### Task statement:
Copy out the text of every row below, changing "MTB maratonu" to "cyklomaratonu" and keeping everything else the same. Omit the pictures.
########################################
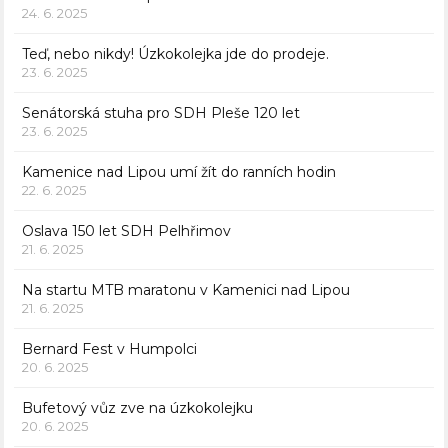
24. 6. 2025
Teď, nebo nikdy! Úzkokolejka jde do prodeje.
23. 6. 2025
Senátorská stuha pro SDH Pleše 120 let
23. 6. 2025
Kamenice nad Lipou umí žít do ranních hodin
22. 6. 2025
Oslava 150 let SDH Pelhřimov
21. 6. 2025
Na startu MTB maratonu v Kamenici nad Lipou
21. 6. 2025
Bernard Fest v Humpolci
20. 6. 2025
Bufetový vůz zve na úzkokolejku
20. 6. 2025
########################################
### Output of the exercise:
24. 6. 2025
Teď, nebo nikdy! Úzkokolejka jde do prodeje.
23. 6. 2025
Senátorská stuha pro SDH Pleše 120 let
23. 6. 2025
Kamenice nad Lipou umí žít do ranních hodin
22. 6. 2025
Oslava 150 let SDH Pelhřimov
21. 6. 2025
Na startu cyklomaratonu v Kamenici nad Lipou
21. 6. 2025
Bernard Fest v Humpolci
20. 6. 2025
Bufetový vůz zve na úzkokolejku
20. 6. 2025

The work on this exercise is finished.